__PROBLEM STATEMENT__: The copy must match the data word for word and contain no pictures.

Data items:
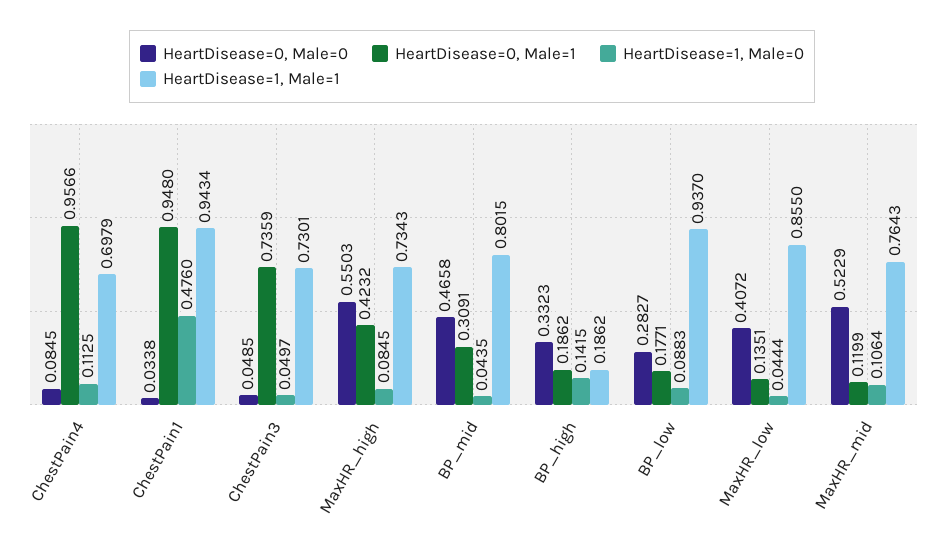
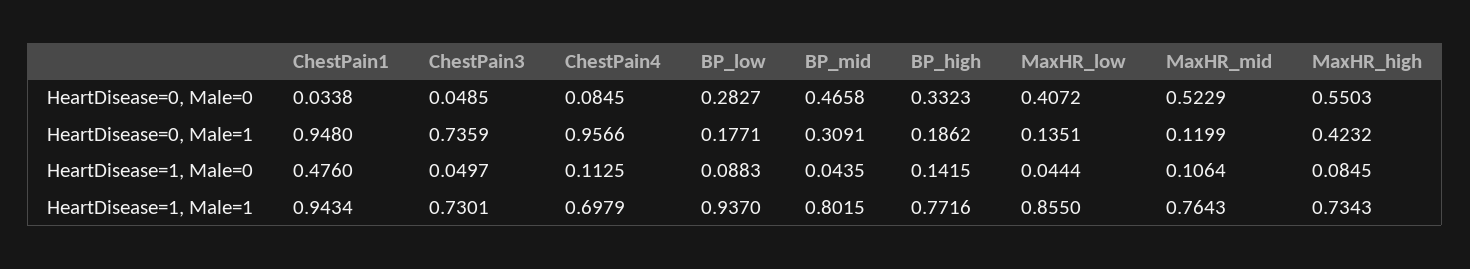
  {
    "HeartDisease=0, Male=0": {
      "ChestPain4": 0.0845,
      "ChestPain1": 0.0338,
      "ChestPain3": 0.0485,
      "MaxHR_high": 0.5503,
      "BP_mid": 0.4658,
      "BP_high": 0.3323,
      "BP_low": 0.2827,
      "MaxHR_low": 0.4072,
      "MaxHR_mid": 0.5229
    },
    "HeartDisease=0, Male=1": {
      "ChestPain4": 0.9566,
      "ChestPain1": 0.948,
      "ChestPain3": 0.7359,
      "MaxHR_high": 0.4232,
      "BP_mid": 0.3091,
      "BP_high": 0.1862,
      "BP_low": 0.1771,
      "MaxHR_low": 0.1351,
      "MaxHR_mid": 0.1199
    },
    "HeartDisease=1, Male=0": {
      "ChestPain4": 0.1125,
      "ChestPain1": 0.476,
      "ChestPain3": 0.0497,
      "MaxHR_high": 0.0845,
      "BP_mid": 0.0435,
      "BP_high": 0.1415,
      "BP_low": 0.0883,
      "MaxHR_low": 0.0444,
      "MaxHR_mid": 0.1064
    },
    "HeartDisease=1, Male=1": {
      "ChestPain4": 0.6979,
      "ChestPain1": 0.9434,
      "ChestPain3": 0.7301,
      "MaxHR_high": 0.7343,
      "BP_mid": 0.8015,
-     "BP_high": 0.1862,
+     "BP_high": 0.7716,
      "BP_low": 0.937,
      "MaxHR_low": 0.855,
      "MaxHR_mid": 0.7643
    }
  }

__RESPONSE TO THIS EXERCISE__:
  {
    "HeartDisease=0, Male=0": {
      "ChestPain4": 0.0845,
      "ChestPain1": 0.0338,
      "ChestPain3": 0.0485,
      "MaxHR_high": 0.5503,
      "BP_mid": 0.4658,
      "BP_high": 0.3323,
      "BP_low": 0.2827,
      "MaxHR_low": 0.4072,
      "MaxHR_mid": 0.5229
    },
    "HeartDisease=0, Male=1": {
      "ChestPain4": 0.9566,
      "ChestPain1": 0.948,
      "ChestPain3": 0.7359,
      "MaxHR_high": 0.4232,
      "BP_mid": 0.3091,
      "BP_high": 0.1862,
      "BP_low": 0.1771,
      "MaxHR_low": 0.1351,
      "MaxHR_mid": 0.1199
    },
    "HeartDisease=1, Male=0": {
      "ChestPain4": 0.1125,
      "ChestPain1": 0.476,
      "ChestPain3": 0.0497,
      "MaxHR_high": 0.0845,
      "BP_mid": 0.0435,
      "BP_high": 0.1415,
      "BP_low": 0.0883,
      "MaxHR_low": 0.0444,
      "MaxHR_mid": 0.1064
    },
    "HeartDisease=1, Male=1": {
      "ChestPain4": 0.6979,
      "ChestPain1": 0.9434,
      "ChestPain3": 0.7301,
      "MaxHR_high": 0.7343,
      "BP_mid": 0.8015,
-     "BP_high": 0.1862,
+     "BP_high": 0.7716,
      "BP_low": 0.937,
      "MaxHR_low": 0.855,
      "MaxHR_mid": 0.7643
    }
  }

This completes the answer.